---- Fragment

In het afgelopen decennium heeft de ECB bijvoorbeeld, geconfronteerd met zeer lage inflatiecijfers en deflatoire risico's, lang gespeeld met maatregelen die ineffectief bleken, zoals negatieve rentetarieven en aankondigingen over de ontwikkeling van de rentetarieven (de zogenaamde forward guidance), alvorens begin 2015 uiteindelijk te besluiten om – op dat moment met kracht en vastberadenheid – staatsobligaties van lidstaten op te kopen (de zogenaamde kwantitatieve verruiming) om de hoeveelheid geld in omloop te vergroten, zoals de Amerikaanse Federal Reserve dat sinds 2008 deed. De hoop is dat de ECB, mocht er een nieuw deflatoir risico ontstaan, snel haar toevlucht neemt tot het meest effectieve instrument, zonder eerst de rentetarieven negatief te hoeven maken.
Wat de meest recente inflatie-ervaring betreft, werd de monetaire verkrapping in 2022 vertraagd door de toezegging van de ECB aan de markten om eerst een einde te maken aan haar marktkoopbeleid. De rentetarieven werden pas eind juli 2022 verhoogd, na acht jaar van negatieve rentetarieven, toen de inflatie al boven de 8 procent lag. De aanhoudende rentetarieven die lager lagen dan de verwachte en voorspelde inflatie en de aankopen van staatsobligaties droegen bij aan de inflatiedruk in 2022. Ook hier mogen we verwachten dat de centrale bank sneller en vastberadener zal optreden om de inflatie in de toekomst te bestrijden en zich niet zal binden aan toezeggingen die contraproductief kunnen blijken.
Hoe dan ook, afgezien van de min of meer nieuwe strategieën en verplichtingen, geldt ook voor het monetaire beleid het oude Engelse gezegde over de kwaliteit van de pudding: pas nadat je de pudding hebt opgegeten, kun je een goed oordeel vellen.

--------

**Opdracht A**
Neem uit het fragment over het ECB-beleid letterlijk het stuk over tussen "In het afgelopen" en "te hoeven maken.", beide inbegrepen.
**Opdracht B**
Herschrijf de alinea die begint met "Wat de meest recente inflatie-ervaring" uit het fragment over het ECB-beleid beknopter, zonder de belangrijkste feiten weg te laten.
De gegevens hieronder zijn niet nodig.

---- Gegevens

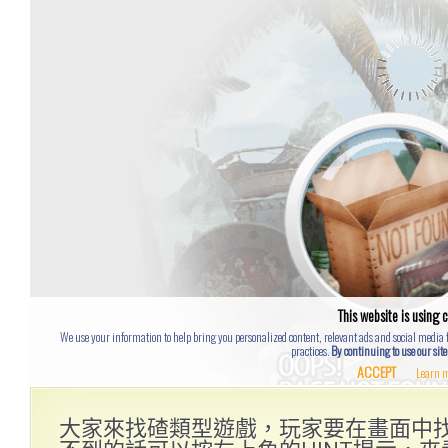
大家來找碴類型遊戲，玩家要在畫面中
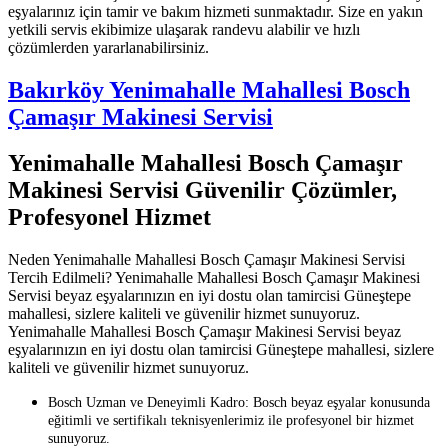
eşyalarınız için tamir ve bakım hizmeti sunmaktadır. Size en yakın
yetkili servis ekibimize ulaşarak randevu alabilir ve hızlı
çözümlerden yararlanabilirsiniz.
Bakırköy Yenimahalle Mahallesi Bosch
Çamaşır Makinesi Servisi
Yenimahalle Mahallesi Bosch Çamaşır
Makinesi Servisi Güvenilir Çözümler,
Profesyonel Hizmet
Neden Yenimahalle Mahallesi Bosch Çamaşır Makinesi Servisi
Tercih Edilmeli? Yenimahalle Mahallesi Bosch Çamaşır Makinesi
Servisi beyaz eşyalarınızın en iyi dostu olan tamircisi Güneştepe
mahallesi, sizlere kaliteli ve güvenilir hizmet sunuyoruz.
Yenimahalle Mahallesi Bosch Çamaşır Makinesi Servisi beyaz
eşyalarınızın en iyi dostu olan tamircisi Güneştepe mahallesi, sizlere
kaliteli ve güvenilir hizmet sunuyoruz.
Bosch Uzman ve Deneyimli Kadro: Bosch beyaz eşyalar konusunda
eğitimli ve sertifikalı teknisyenlerimiz ile profesyonel bir hizmet
sunuyoruz.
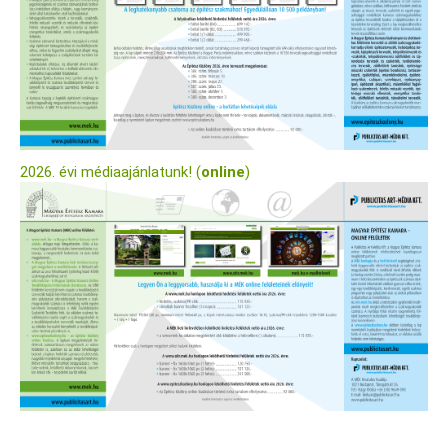
2026. évi médiaajánlatunk! (
online
)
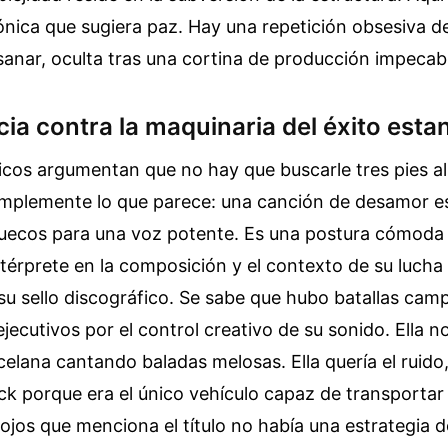
nica que sugiera paz. Hay una repetición obsesiva d
sanar, oculta tras una cortina de producción impecab
cia contra la maquinaria del éxito est
cos argumentan que no hay que buscarle tres pies al 
implemente lo que parece: una canción de desamor es
suecos para una voz potente. Es una postura cómoda 
ntérprete en la composición y el contexto de su lucha
 su sello discográfico. Se sabe que hubo batallas camp
ejecutivos por el control creativo de su sonido. Ella n
lana cantando baladas melosas. Ella quería el ruido, 
ck porque era el único vehículo capaz de transportar
ojos que menciona el título no había una estrategia 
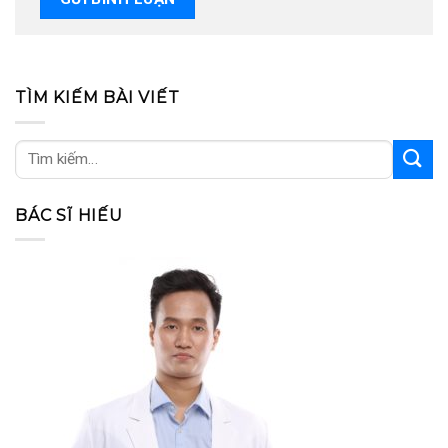
TÌM KIẾM BÀI VIẾT
BÁC SĨ HIẾU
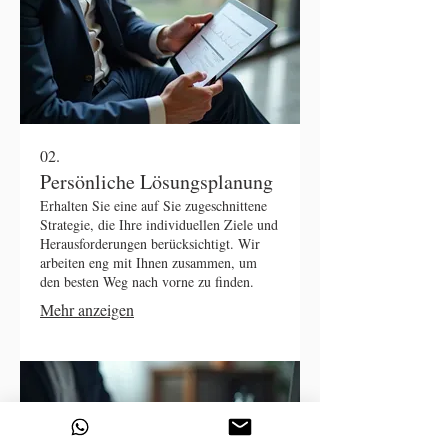
02.
Persönliche Lösungsplanung
Erhalten Sie eine auf Sie zugeschnittene
Strategie, die Ihre individuellen Ziele und
Herausforderungen berücksichtigt. Wir
arbeiten eng mit Ihnen zusammen, um
den besten Weg nach vorne zu finden.
Mehr anzeigen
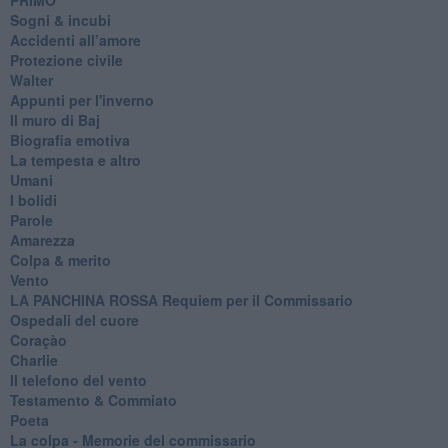
Sogni & incubi
Accidenti all’amore
Protezione civile
Walter
Appunti per l'inverno
Il muro di Baj
Biografia emotiva
La tempesta e altro
Umani
I bolidi
Parole
Amarezza
Colpa & merito
Vento
​LA PANCHINA ROSSA Requiem per il Commissario
Ospedali del cuore
Coraçào
Charlie
Il telefono del vento
Testamento & Commiato
Poeta
​La colpa - Memorie del commissario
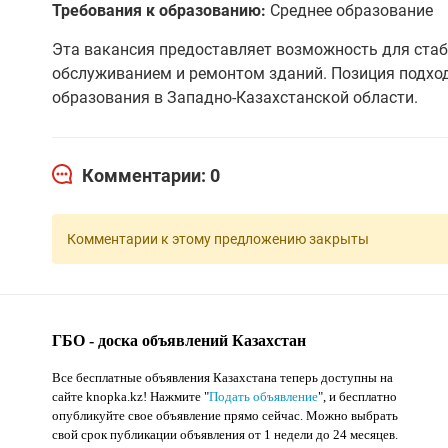
Требования к образованию:
Среднее образование
Эта вакансия предоставляет возможность для ста
обслуживанием и ремонтом зданий. Позиция подходи
образования в Западно-Казахстанской области.
Комментарии: 0
Комментарии к этому предложению закрыты
ГБО - доска объявлений Казахстан
Все бесплатные объявления Казахстана теперь доступны на
сайте knopka.kz
! Нажмите "
Подать объявление
",
и бесплатно
опубликуйте свое объявление прямо сейчас. Можно выбрать
свой срок публикации объявления от 1 недели до 24 месяцев.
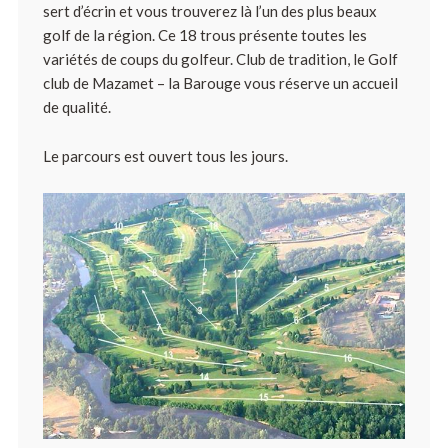
sert d’écrin et vous trouverez là l’un des plus beaux
golf de la région. Ce 18 trous présente toutes les
variétés de coups du golfeur. Club de tradition, le Golf
club de Mazamet – la Barouge vous réserve un accueil
de qualité.
Le parcours est ouvert tous les jours.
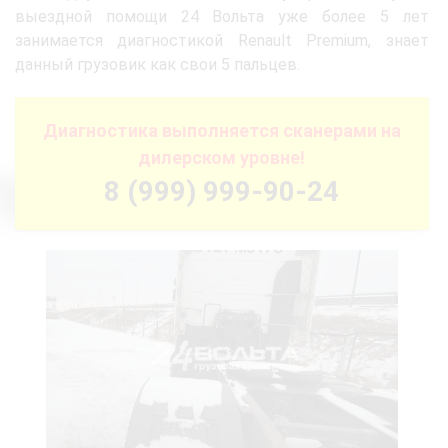
выездной помощи 24 Вольта уже более 5 лет
занимается диагностикой Renault Premium, знает
данный грузовик как свои 5 пальцев.
Диагностика выполняется сканерами на
дилерском уровне!
8 (999) 999-90-24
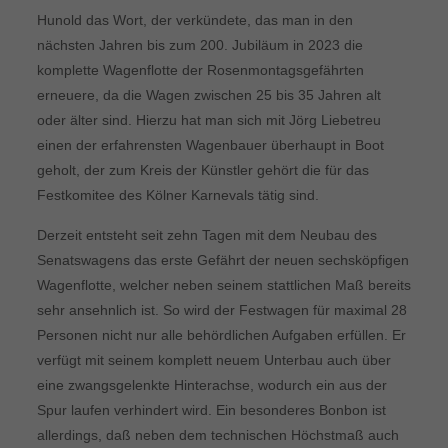
Hunold das Wort, der verkündete, das man in den
nächsten Jahren bis zum 200. Jubiläum in 2023 die
komplette Wagenflotte der Rosenmontagsgefährten
erneuere, da die Wagen zwischen 25 bis 35 Jahren alt
oder älter sind. Hierzu hat man sich mit Jörg Liebetreu
einen der erfahrensten Wagenbauer überhaupt in Boot
geholt, der zum Kreis der Künstler gehört die für das
Festkomitee des Kölner Karnevals tätig sind.
Derzeit entsteht seit zehn Tagen mit dem Neubau des
Senatswagens das erste Gefährt der neuen sechsköpfigen
Wagenflotte, welcher neben seinem stattlichen Maß bereits
sehr ansehnlich ist. So wird der Festwagen für maximal 28
Personen nicht nur alle behördlichen Aufgaben erfüllen. Er
verfügt mit seinem komplett neuem Unterbau auch über
eine zwangsgelenkte Hinterachse, wodurch ein aus der
Spur laufen verhindert wird. Ein besonderes Bonbon ist
allerdings, daß neben dem technischen Höchstmaß auch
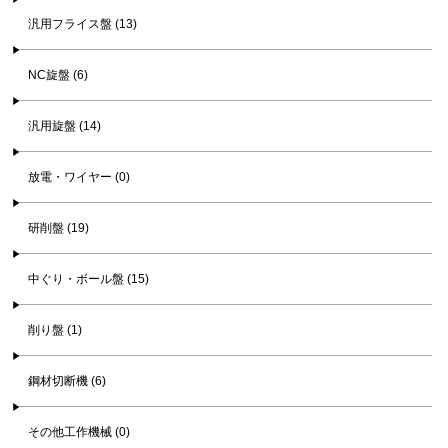
汎用フライス盤 (13)
NC旋盤 (6)
汎用旋盤 (14)
放電・ワイヤー (0)
研削盤 (19)
中ぐり・ボール盤 (15)
削り盤 (1)
鋼材切断機 (6)
その他工作機械 (0)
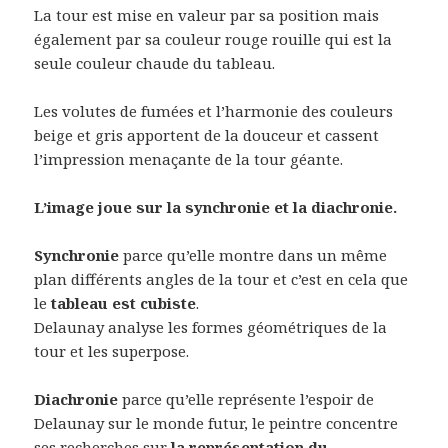
La tour est mise en valeur par sa position mais
également par sa couleur rouge rouille qui est la
seule couleur chaude du tableau.
Les volutes de fumées et l’harmonie des couleurs
beige et gris apportent de la douceur et cassent
l’impression menaçante de la tour géante.
L’image joue sur la synchronie et la diachronie.
Synchronie
parce qu’elle montre dans un même
plan différents angles de la tour et c’est en cela que
le
tableau est cubiste
.
Delaunay analyse les formes géométriques de la
tour et les superpose.
Diachronie
parce qu’elle représente l’espoir de
Delaunay sur le monde futur, le peintre concentre
ses recherches sur
la représentation du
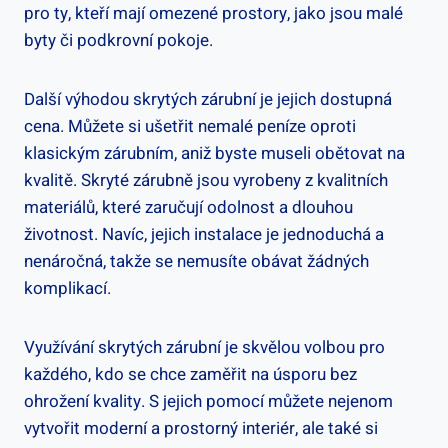
pro ty, kteří mají omezené prostory, jako jsou malé
byty či podkrovní pokoje.
Další výhodou skrytých zárubní je jejich dostupná
cena. Můžete si ušetřit nemalé peníze oproti
klasickým zárubním, aniž byste museli obětovat na
kvalitě. Skryté zárubně jsou vyrobeny z kvalitních
materiálů, které zaručují odolnost a dlouhou
životnost. Navíc, jejich instalace je jednoduchá a
nenáročná, takže se nemusíte obávat žádných
komplikací.
Využívání skrytých zárubní je skvělou volbou pro
každého, kdo se chce zaměřit na úsporu bez
ohrožení kvality. S jejich pomocí můžete nejenom
vytvořit moderní a prostorný interiér, ale také si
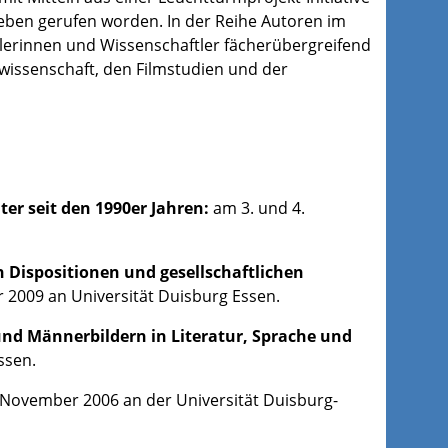
eben gerufen worden. In der Reihe Autoren im
tlerinnen und Wissenschaftler fächerübergreifend
wissenschaft, den Filmstudien und der
er seit den 1990er Jahren:
am 3. und 4.
en Dispositionen und gesellschaftlichen
2009 an Universität Duisburg Essen.
nd Männerbildern in Literatur, Sprache und
ssen.
. November 2006 an der Universität Duisburg-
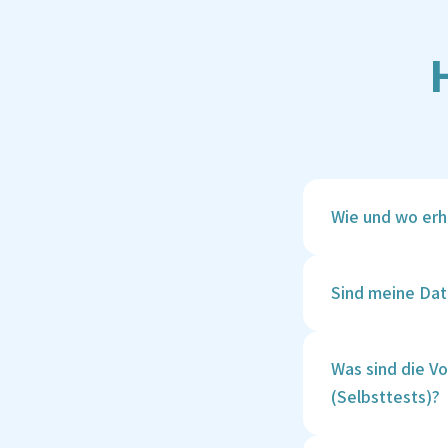
Wie und wo erh
Deine Ergebnisse
sind. Du erhälts
Sind meine Dat
herunterladen.
Ja, die Sicherhei
Verschlüsselungs
Was sind die V
Gesundheitsdaten
(Selbsttests)?
autorisiertes Per
relevanten Daten
Venöse Entnahmen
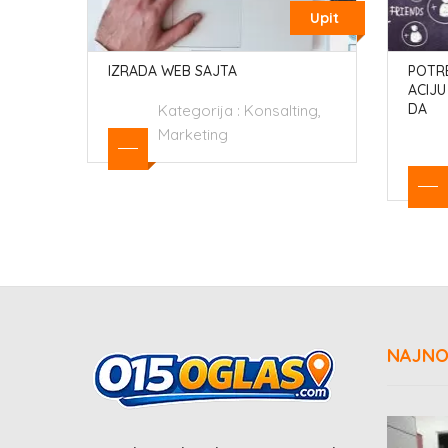
Upit
IZRADA WEB SAJTA
POTR
ACIJU
DA
ske
Kategorija :
Konsalting,
Marketing
NAJNO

--------

**Antwoord A**
In het afgelopen decennium heeft de ECB bijvoorbeeld, geconfronteerd met zeer lage inflatiecijfers en deflatoire risico's, lang gespeeld met maatregelen die ineffectief bleken, zoals negatieve rentetarieven en aankondigingen over de ontwikkeling van de rentetarieven (de zogenaamde forward guidance), alvorens begin 2015 uiteindelijk te besluiten om – op dat moment met kracht en vastberadenheid – staatsobligaties van lidstaten op te kopen (de zogenaamde kwantitatieve verruiming) om de hoeveelheid geld in omloop te vergroten, zoals de Amerikaanse Federal Reserve dat sinds 2008 deed. De hoop is dat de ECB, mocht er een nieuw deflatoir risico ontstaan, snel haar toevlucht neemt tot het meest effectieve instrument, zonder eerst de rentetarieven negatief te hoeven maken.

**Antwoord B**
De monetaire verkrapping werd in 2022 vertraagd, omdat de ECB de markten had toegezegd eerst haar marktkoopbeleid te beëindigen. De rente ging pas eind juli 2022 omhoog, na acht jaar negatieve rentetarieven, toen de inflatie al boven de 8 procent lag. Aanhoudend lage rentetarieven onder de verwachte inflatie en de aankopen van staatsobligaties droegen bij aan de inflatiedruk in 2022. Verwacht mag worden dat de centrale bank in de toekomst sneller en vastberadener tegen inflatie optreedt en zich niet bindt aan mogelijk contraproductieve toezeggingen.